» **WHAT IS EXPECTED**
Show every line of the rows that contains the word "konten", copied in full. The match is case-sensitive.

» **DATASET RECORDS**
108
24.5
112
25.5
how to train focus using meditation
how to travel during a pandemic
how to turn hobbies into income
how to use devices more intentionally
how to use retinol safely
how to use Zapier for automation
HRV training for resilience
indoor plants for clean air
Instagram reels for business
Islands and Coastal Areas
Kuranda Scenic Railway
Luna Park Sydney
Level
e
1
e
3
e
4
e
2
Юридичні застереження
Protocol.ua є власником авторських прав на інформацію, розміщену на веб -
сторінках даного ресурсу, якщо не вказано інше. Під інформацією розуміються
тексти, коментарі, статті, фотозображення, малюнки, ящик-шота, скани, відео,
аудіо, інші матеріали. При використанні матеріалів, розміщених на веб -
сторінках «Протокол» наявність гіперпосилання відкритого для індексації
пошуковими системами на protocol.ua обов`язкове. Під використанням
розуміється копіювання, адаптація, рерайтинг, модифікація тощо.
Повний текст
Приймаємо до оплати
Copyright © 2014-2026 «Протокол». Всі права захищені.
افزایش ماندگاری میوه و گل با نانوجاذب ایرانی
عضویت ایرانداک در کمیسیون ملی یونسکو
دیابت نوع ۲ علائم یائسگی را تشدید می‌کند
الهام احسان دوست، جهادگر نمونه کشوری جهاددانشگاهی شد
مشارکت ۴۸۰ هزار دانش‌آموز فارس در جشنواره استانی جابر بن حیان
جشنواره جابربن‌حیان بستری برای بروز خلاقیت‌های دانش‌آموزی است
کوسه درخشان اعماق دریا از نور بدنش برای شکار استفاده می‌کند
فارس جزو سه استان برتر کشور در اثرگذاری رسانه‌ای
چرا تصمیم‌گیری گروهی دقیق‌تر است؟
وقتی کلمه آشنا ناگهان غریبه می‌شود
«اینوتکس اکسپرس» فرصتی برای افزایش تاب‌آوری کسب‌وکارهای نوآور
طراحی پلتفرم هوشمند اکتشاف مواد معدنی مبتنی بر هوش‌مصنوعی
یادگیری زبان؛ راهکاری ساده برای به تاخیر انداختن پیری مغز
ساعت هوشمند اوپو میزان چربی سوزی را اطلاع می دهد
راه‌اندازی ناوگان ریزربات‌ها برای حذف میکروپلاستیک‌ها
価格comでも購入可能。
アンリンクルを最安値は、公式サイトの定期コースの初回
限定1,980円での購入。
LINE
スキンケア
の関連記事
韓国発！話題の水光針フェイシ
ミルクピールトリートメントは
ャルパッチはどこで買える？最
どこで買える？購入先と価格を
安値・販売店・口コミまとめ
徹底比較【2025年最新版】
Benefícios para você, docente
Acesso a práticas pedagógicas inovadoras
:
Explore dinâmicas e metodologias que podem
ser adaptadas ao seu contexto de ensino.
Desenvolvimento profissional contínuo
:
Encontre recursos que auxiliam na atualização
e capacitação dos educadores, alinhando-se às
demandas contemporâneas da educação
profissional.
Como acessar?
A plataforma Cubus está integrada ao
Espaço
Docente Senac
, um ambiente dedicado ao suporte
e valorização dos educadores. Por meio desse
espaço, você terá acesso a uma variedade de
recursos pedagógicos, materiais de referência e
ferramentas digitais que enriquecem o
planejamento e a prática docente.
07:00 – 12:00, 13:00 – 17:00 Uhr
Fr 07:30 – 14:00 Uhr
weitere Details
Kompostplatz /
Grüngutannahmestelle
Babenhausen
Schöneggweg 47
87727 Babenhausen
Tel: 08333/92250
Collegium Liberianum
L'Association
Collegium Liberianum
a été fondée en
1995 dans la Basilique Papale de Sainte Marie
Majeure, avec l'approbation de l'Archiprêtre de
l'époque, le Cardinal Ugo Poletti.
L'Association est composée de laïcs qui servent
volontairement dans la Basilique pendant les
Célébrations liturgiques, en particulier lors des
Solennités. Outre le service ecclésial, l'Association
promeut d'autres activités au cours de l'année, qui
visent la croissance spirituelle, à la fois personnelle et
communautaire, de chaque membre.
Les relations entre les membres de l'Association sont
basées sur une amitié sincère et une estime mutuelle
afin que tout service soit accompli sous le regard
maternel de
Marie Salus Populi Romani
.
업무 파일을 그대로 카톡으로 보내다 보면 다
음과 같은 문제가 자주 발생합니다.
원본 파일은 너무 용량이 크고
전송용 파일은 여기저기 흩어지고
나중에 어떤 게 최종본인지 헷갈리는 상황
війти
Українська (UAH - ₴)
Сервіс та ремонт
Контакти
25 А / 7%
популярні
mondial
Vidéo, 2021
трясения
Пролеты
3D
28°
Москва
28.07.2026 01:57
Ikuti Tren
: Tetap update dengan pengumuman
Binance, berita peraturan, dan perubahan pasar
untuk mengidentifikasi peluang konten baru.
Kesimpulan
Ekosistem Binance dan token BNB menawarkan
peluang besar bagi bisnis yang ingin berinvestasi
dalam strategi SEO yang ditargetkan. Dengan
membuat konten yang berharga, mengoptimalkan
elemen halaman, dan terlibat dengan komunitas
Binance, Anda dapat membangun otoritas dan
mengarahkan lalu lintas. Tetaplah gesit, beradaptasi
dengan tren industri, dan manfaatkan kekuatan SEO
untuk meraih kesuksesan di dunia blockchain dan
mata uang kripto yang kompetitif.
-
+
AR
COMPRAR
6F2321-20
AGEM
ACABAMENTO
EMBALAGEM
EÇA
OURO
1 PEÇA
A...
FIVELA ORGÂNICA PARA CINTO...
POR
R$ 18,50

» **YOUR RESPONSE**
untuk mengidentifikasi peluang konten baru.
membuat konten yang berharga, mengoptimalkan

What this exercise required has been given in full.